# sufficiency



## Pittzburghkid (Feb 1, 2012)

Having come from a Catholic background and now living grace filled and born again and eagerly learning of the reformed tradition I have a question. Considering the reformed position on baptism was my Catholic baptism sufficient?


----------



## jogri17 (Feb 1, 2012)

Welcome to the bord! I wasnt not raised with any religion, but I also was baptized as an infant. The vast vast vast majority of all Reformed and Presbyterian theologians have taught that Roman Catholicism while, teaches a false Gospel, administrates a proper baptism because of Doctrine of the Trinity. This is sufficient to call them apostate (not apostate not heretical) and thus not require to go through the procedure again. 

Also please remember that while all subjects are open to discussion, all that the moderators ask is that you always post with a signature. A quick search will show you how to do so! 

Welcome brother, I look forward in interacting with you.


----------



## Contra_Mundum (Feb 1, 2012)

I agree with Joseph's response (above).

I will add,

The Presbyterian/Reformed will usually say, "what God said, when you were baptized, is the only Word that mattered."
I am aware of some within my (later) tradition who oppose RC baptism as _non-Christian_.

The Baptist (whether as an offshoot of the Reformed tradition, or coming from Anabaptist roots) will most often say, "you need to say what you mean, when you are baptized."

Obviously, this is a pretty clear divide within the Reformed world, but we still try to love one another.


----------



## Romans922 (Feb 1, 2012)

I too being raised Roman Catholic had to determine this question as well.

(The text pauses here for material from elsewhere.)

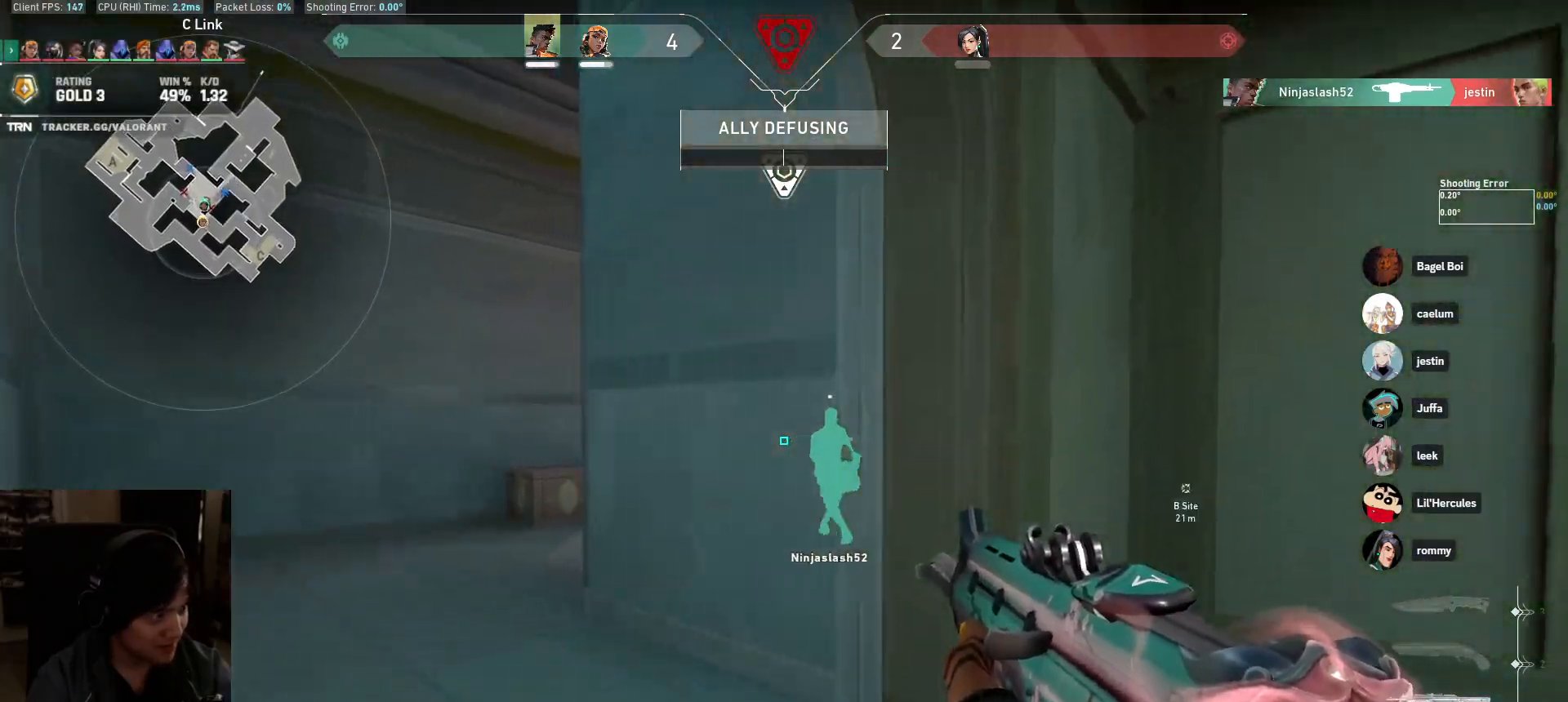
{"keys": ["a", "w"], "mouse": [], "events": [[250, "w", "up"], [467, "w", "down"]]}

The PCA church I joined (the first one after my conversion) decided that it was a valid baptism (it is left up to the Sessions in the PCA). However, as I approached the time of my ordination exams I decided to study the issue further, for obvious reasons. I came to the conclusion that they were invalid, and I needed to be baptized. The big argument is that Roman Catholic assemblies are not part of the true church. You wouldn't let a member of Roman Catholicism take part in the Lord's Supper would you? They are not part of the true Church which proclaims faithfully the Gospel in Word and Sacrament. So to take as valid a 'baptism' that was administered by an unlawfully ordained man (priest - not a lawfully ordained man) in the assembly of a pagan religion of many gods would be wrong. I really don't see how a mormon baptism would be any different than a Roman Catholic baptism. Neither are part of the true church, neither proclaim the Gospel in Word or Sacrament, neither have truly ordained ministers... 

A good article you can read can be found here: Are Roman Catholic Baptisms Valid? « Building Old School Churches 

And a good lecture by Dr. Willborn: http://www.sermonaudio.com/playpopup.asp?SID=9105163935


----------



## Edward (Feb 1, 2012)

I'd recommend the Position Paper and the Minority Report on the Validity of Certain Baptisms.

PCA Position Papers: Baptism - Appendix P - Report of the Study Committee on Question Relating to the Validity of Certain Baptisms (1987)

PCA Position Papers: Minority Report from the Committee to Study the Validity of Certain Baptisms (1987)


----------



## Pittzburghkid (Feb 2, 2012)

Thanks for the replies and especially the links to further study.


----------



## gordo (Feb 8, 2012)

Glad I found this thread. I was wondering about this as I was baptised Anglican as in infant. Thanks for all the info posted above!


----------